JS : Ah, c’est ça ! Ma prochaine question : est-ce que vous aimeriez être comme dans vos clips ?
MF :
 Vous savez, une chanson, c’est une chanson. Après, on a envie d’y mettre des images, de raconter une histoire à travers cette chanson, donc c’est un moment choisi, un morceau choisi. Vous dire que si j’exprime ‘Sans contrefaçon, je suis un garçon’, si vous me posez la question ‘Est-ce qu’aujourd’hui, vous avez toujours envie de mettre un mouchoir dans votre pantalon ?’, je vais vous dire non, c’était le passé. Maintenant j’ai exprimé ce moment-là, ça ne veut pas pour autant dire que je dois véhiculer ou cette image ou ce sentiment toute ma vie.

Extrait de « Sans Contrefaçon » live 96

JS : Je vous oblige en ce moment à parler de vous, parce que j’ai pas le choix puisque je fais une interview sur vous, et qu’on va pas parler du canapé en cuir sur lequel vous êtes assise ! Est-ce que vous avez l’impression, par exemple, d’être chez le dentiste et qu’on va vous arracher une dent ?
MF :
 Ce n’est pas à ce point-là, mais c’est une sensation de malaise… (rires)

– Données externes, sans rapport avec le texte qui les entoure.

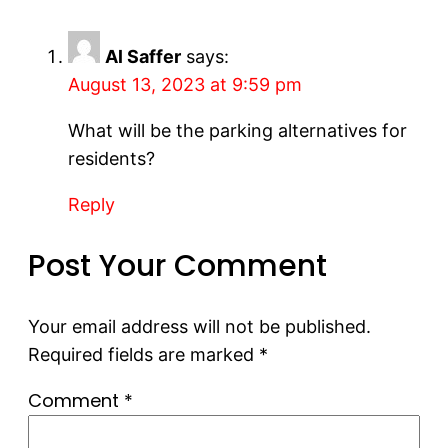
Al Saffer
says:
August 13, 2023 at 9:59 pm
What will be the parking alternatives for
residents?
Reply
Post Your Comment
Your email address will not be published.
Required fields are marked
*
Comment
*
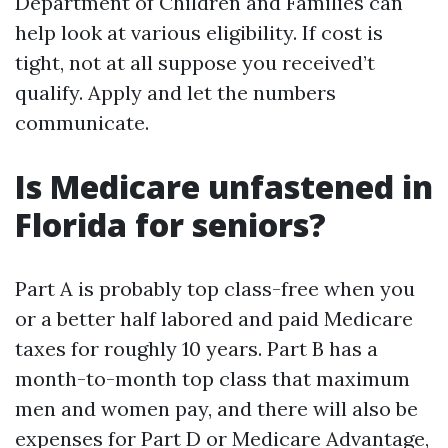
Department of Children and Families can
help look at various eligibility. If cost is
tight, not at all suppose you received’t
qualify. Apply and let the numbers
communicate.
Is Medicare unfastened in
Florida for seniors?
Part A is probably top class-free when you
or a better half labored and paid Medicare
taxes for roughly 10 years. Part B has a
month-to-month top class that maximum
men and women pay, and there will also be
expenses for Part D or Medicare Advantage,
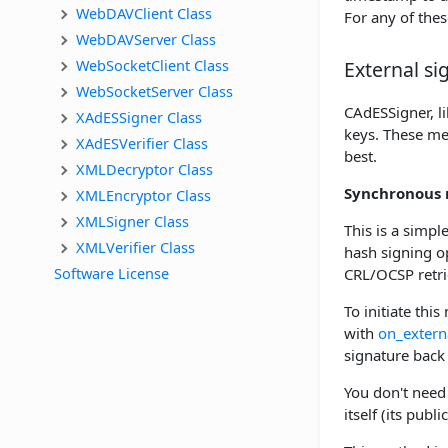
WebDAVClient Class
For any of thes
WebDAVServer Class
WebSocketClient Class
External s
WebSocketServer Class
CAdESSigner, l
XAdESSigner Class
keys. These me
XAdESVerifier Class
best.
XMLDecryptor Class
Synchronous 
XMLEncryptor Class
XMLSigner Class
This is a simpl
XMLVerifier Class
hash signing op
Software License
CRL/OCSP retri
To initiate thi
with
on_extern
signature back
You don't need 
itself (its pub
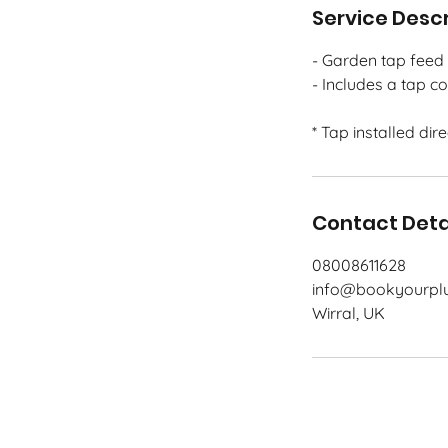
Service Descr
- Garden tap feed 
- Includes a tap c
* Tap installed dir
Contact Deta
08008611628
info@bookyourplu
Wirral, UK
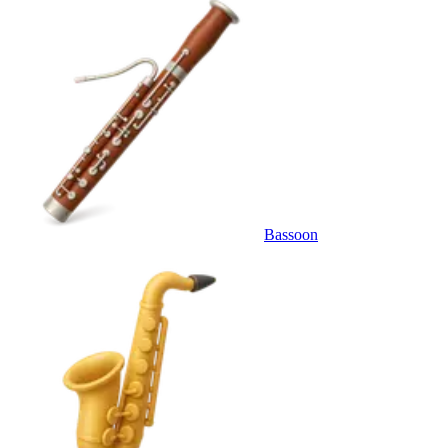
Bassoon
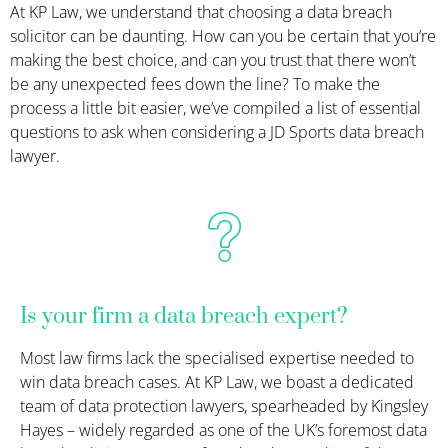
At KP Law, we understand that choosing a data breach
solicitor can be daunting. How can you be certain that you’re
making the best choice, and can you trust that there won’t
be any unexpected fees down the line? To make the
process a little bit easier, we’ve compiled a list of essential
questions to ask when considering a JD Sports data breach
lawyer.
Is your firm a data breach expert?
Most law firms lack the specialised
expertise
needed to
win data breach cases. At KP Law, we boast a dedicated
team of data protection
lawyer
s, spearheaded by Kingsley
Hayes – widely regarded as one of the UK’s foremost data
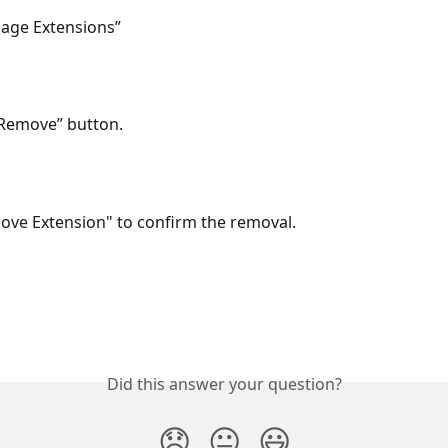
nage Extensions”
 “Remove” button.
move Extension" to confirm the removal.
Did this answer your question?
😞
😐
😃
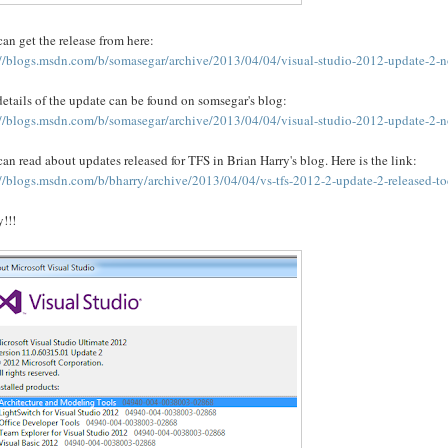
an get the release from here:
://blogs.msdn.com/b/somasegar/archive/2013/04/04/visual-studio-2012-update-2-n
etails of the update can be found on somsegar's blog:
://blogs.msdn.com/b/somasegar/archive/2013/04/04/visual-studio-2012-update-2-n
an read about updates released for TFS in Brian Harry's blog. Here is the link:
://blogs.msdn.com/b/bharry/archive/2013/04/04/vs-tfs-2012-2-update-2-released-t
!!!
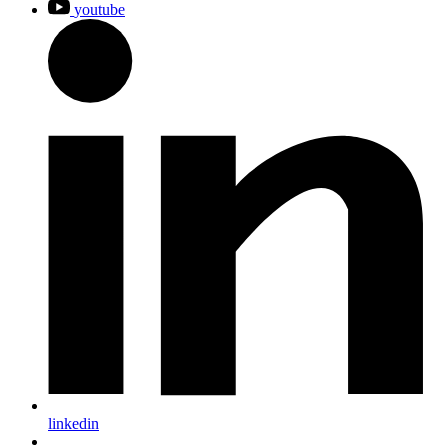
youtube
linkedin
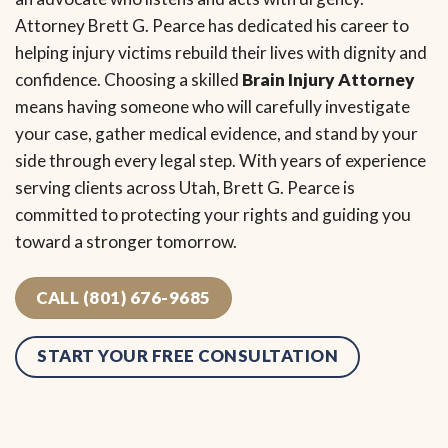
Attorney Brett G. Pearce has dedicated his career to
helping injury victims rebuild their lives with dignity and
confidence. Choosing a skilled
Brain Injury Attorney
means having someone who will carefully investigate
your case, gather medical evidence, and stand by your
side through every legal step. With years of experience
serving clients across Utah, Brett G. Pearce is
committed to protecting your rights and guiding you
toward a stronger tomorrow.
CALL (801) 676-9685
START YOUR FREE CONSULTATION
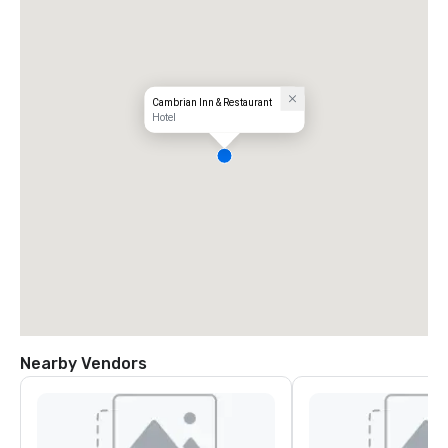
Cambrian Inn & Restaurant
Hotel
Nearby Vendors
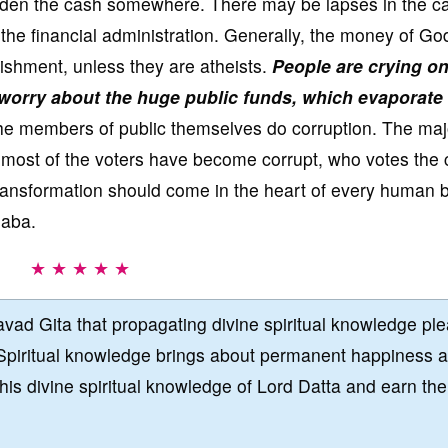
dden the cash somewhere. There may be lapses in the ca
e financial administration. Generally, the money of God
ishment, unless they are atheists.
People are crying o
worry about the huge public funds, which evaporate
the members of public themselves do corruption. The majo
e most of the voters have become corrupt, who votes the 
transformation should come in the heart of every human 
Baba.
★ ★ ★ ★ ★
vad Gita that propagating divine spiritual knowledge pl
Spiritual knowledge brings about permanent happiness 
this divine spiritual knowledge of Lord Datta and earn the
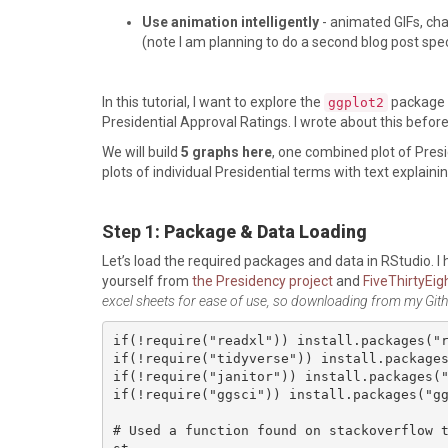
Use animation intelligently
- animated GIFs, cha
(note I am planning to do a second blog post specif
In this tutorial, I want to explore the
package i
ggplot2
Presidential Approval Ratings. I wrote about this befor
We will build
5 graphs here
, one combined plot of Pres
plots of individual Presidential terms with text explaini
Step 1
: Package & Data Loading
Let’s load the required packages and data in RStudio. I
yourself from
the Presidency project
and
FiveThirtyEig
excel sheets for ease of use, so downloading from my Gith
if(!require("readxl")) install.packages("r
if(!require("tidyverse")) install.packages
if(!require("janitor")) install.packages("
if(!require("ggsci")) install.packages("gg
# Used a function found on stackoverflow 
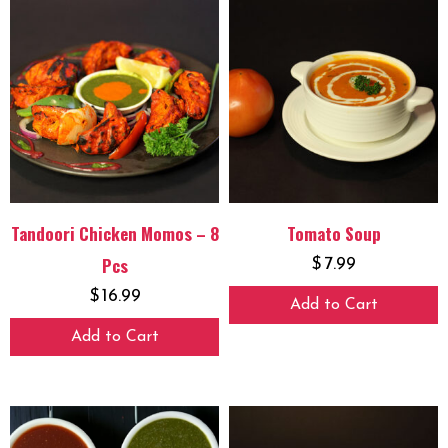
Tandoori Chicken Momos – 8
Tomato Soup
Pcs
$
7.99
$
16.99
Add to Cart
Add to Cart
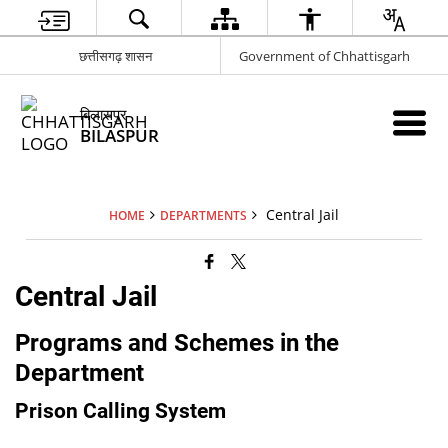
छत्तीसगढ़ शासन
Government of Chhattisgarh
बिलासपुर
BILASPUR
Central Jail
HOME
DEPARTMENTS
Central Jail
Programs and Schemes in the
Department
Prison Calling System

Extrait du clip « Comme j’ai Mal »

JS : Vous le dites vous-même, vous avez une araignée en vous. Vous êtes une petite ‘bibite’ ! (Mylène reste silencieuse, perplexe, puis fait les gros yeux et rit) Non mais, parce que pour moi, vous êtes une petite ‘bibite’ dans le sens où…
MF :
 (la coupant) Ça veut dire quoi ? (elle éclate de rire, et porte sa cigarette jusqu’au cendrier posé par terre)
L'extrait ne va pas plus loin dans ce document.